Carrying string labels of string variable after reshape
Question
I have dataset in Stata that looks like this
entityID indicator indicatordescr indicatorvalue
1 gdp Gross Domestic 100
1 pop Population 15
1 area Area 50
2 gdp Gross Domestic 200
2 pop Population 10
2 area Area 300
and there is a one-to-one mapping between values of indicator
and values of indicatordescr
.
I want to reshape it to wide, i.e. to:
entityID gdp pop area
1 100 15 50
2 200 10 300
where I would like gdp
variable label to be "Gross Domestic", pop
label "Population" and area
"Area".
Unfortunately, as I understand, it is not possible to assign the value of indicatordescr
as a value label of indicator
, so the reshape can't transform these value labels into variable labels.
I have looked at this : Bring value labels to variable labels when reshaping wide
and this : http://www.stata.com/support/faqs/data-management/apply-labels-after-reshape/
but did not understand how to apply those to my case.
NB: the variable labeling after reshape must be done programatically, because indicator
and indicatordescr
have many values.
Solution
"String labels" here is informal; Stata does not support value labels for string variables.

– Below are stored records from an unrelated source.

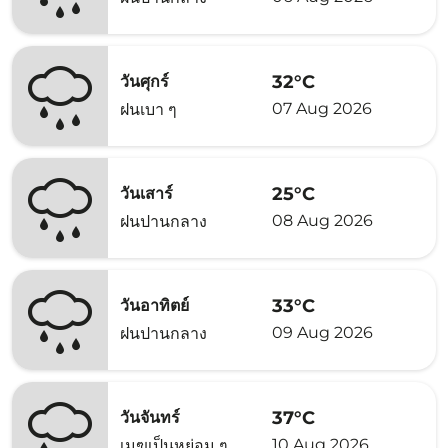
32°C
วันศุกร์
07 Aug 2026
ฝนเบา ๆ
25°C
วันเสาร์
08 Aug 2026
ฝนปานกลาง
33°C
วันอาทิตย์
09 Aug 2026
ฝนปานกลาง
37°C
วันจันทร์
10 Aug 2026
เมฆเป็นหย่อม ๆ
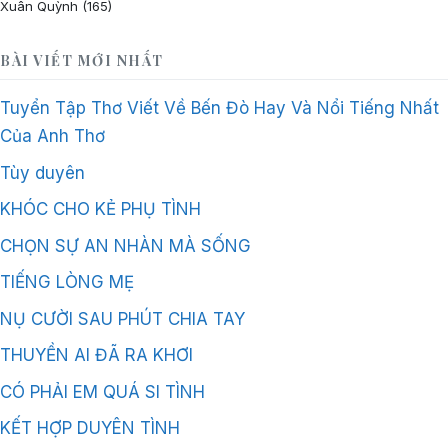
Xuân Quỳnh
(165)
BÀI VIẾT MỚI NHẤT
Tuyển Tập Thơ Viết Về Bến Đò Hay Và Nổi Tiếng Nhất
Của Anh Thơ
Tùy duyên
KHÓC CHO KẺ PHỤ TÌNH
CHỌN SỰ AN NHÀN MÀ SỐNG
TIẾNG LÒNG MẸ
NỤ CƯỜI SAU PHÚT CHIA TAY
THUYỀN AI ĐÃ RA KHƠI
CÓ PHẢI EM QUÁ SI TÌNH
KẾT HỢP DUYÊN TÌNH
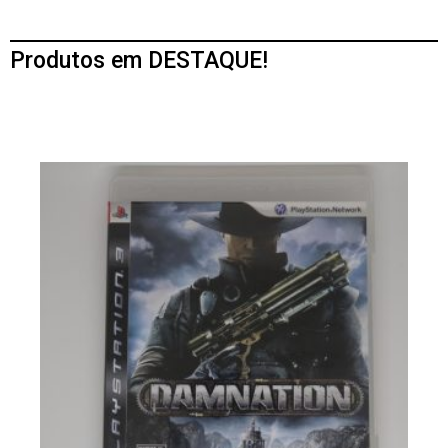
Produtos em DESTAQUE!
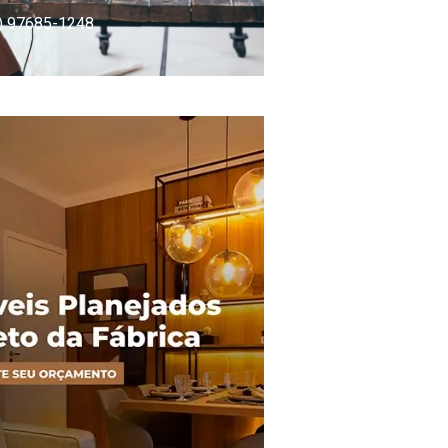
) 97685-1248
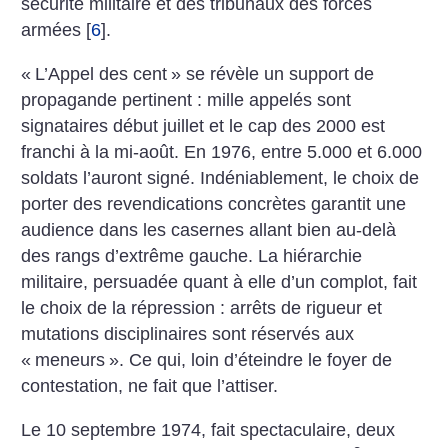
sécurité militaire et des tribunaux des forces
armées
[
6
]
.
«
L’Appel des cent
» se révèle un support de
propagande pertinent : mille appelés sont
signataires début juillet et le cap des 2000 est
franchi à la mi-août. En 1976, entre 5.000 et 6.000
soldats l’auront signé. Indéniablement, le choix de
porter des revendications concrètes garantit une
audience dans les casernes allant bien au-delà
des rangs d’extrême gauche. La hiérarchie
militaire, persuadée quant à elle d’un complot, fait
le choix de la répression : arrêts de rigueur et
mutations disciplinaires sont réservés aux
«
meneurs
». Ce qui, loin d’éteindre le foyer de
contestation, ne fait que l’attiser.
Le 10 septembre 1974, fait spectaculaire, deux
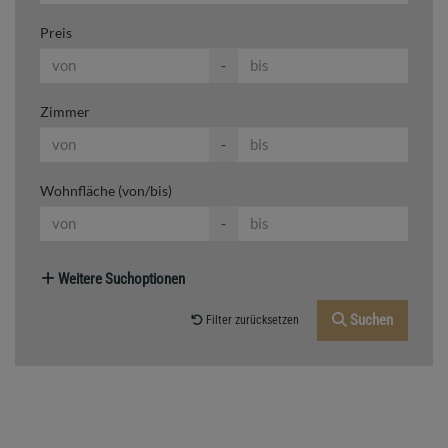
Preis
-
Zimmer
-
Wohnfläche (von/bis)
-
Weitere Suchoptionen
Suchen
Filter zurücksetzen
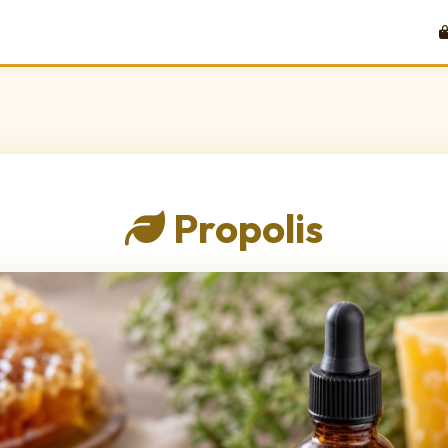
Propolis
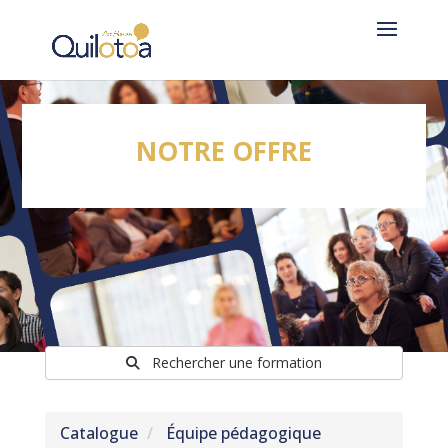
NOTRE OFFRE
Rechercher une formation
Catalogue
Équipe pédagogique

However, what is wanted here is that the distinct values of a string variable become variable labels on reshaping.
Various work-arounds exist. Here's one: put the information in the variable name and then take it out again.
clear
input entityID str4 indicator str14 indicatordescr indicatorvalue
1 gdp "Gross Domestic" 100
1 pop "Population" 15
1 area "Area" 50
2 gdp "Gross Domestic" 200
2 pop "Population" 10
2 area "Area" 300
end
gen what = indicator + "_" + subinstr(indicatordescr, " ", "_", .)
keep entityID what indicatorvalue
reshape wide indicatorvalue , i(entityID) j(what) string
foreach v of var indicator* {
local V : subinstr local v "_" " ", all
local new : word 1 of `V'
rename `v' `new'
local V = substr("`V'", strpos("`V'", " ") + 1, .)
label var `new' "`V'"
}
renpfix indicatorvalue
EDIT If the length of variable names bites, try another work-around:
clear
input entityID str4 indicator str14 indicatordescr indicatorvalue
1 gdp "Gross Domestic" 100
1 pop "Population" 15
1 area "Area" 50
2 gdp "Gross Domestic" 200
2 pop "Population" 10
2 area "Area" 300
end
mata : sdata = uniqrows(st_sdata(., "indicator indicatordescr"))
keep entityID indicator indicatorvalue
reshape wide indicatorvalue , i(entityID) j(indicator) string
renpfix indicatorvalue
mata : for(i = 1; i <= rows(sdata); i++) stata("label var " + sdata[i, 1] + " " + char(34) + sdata[i,2] + char(34))
end
LATER EDIT Although the above is called a work-around, it is a much better solution than the previous.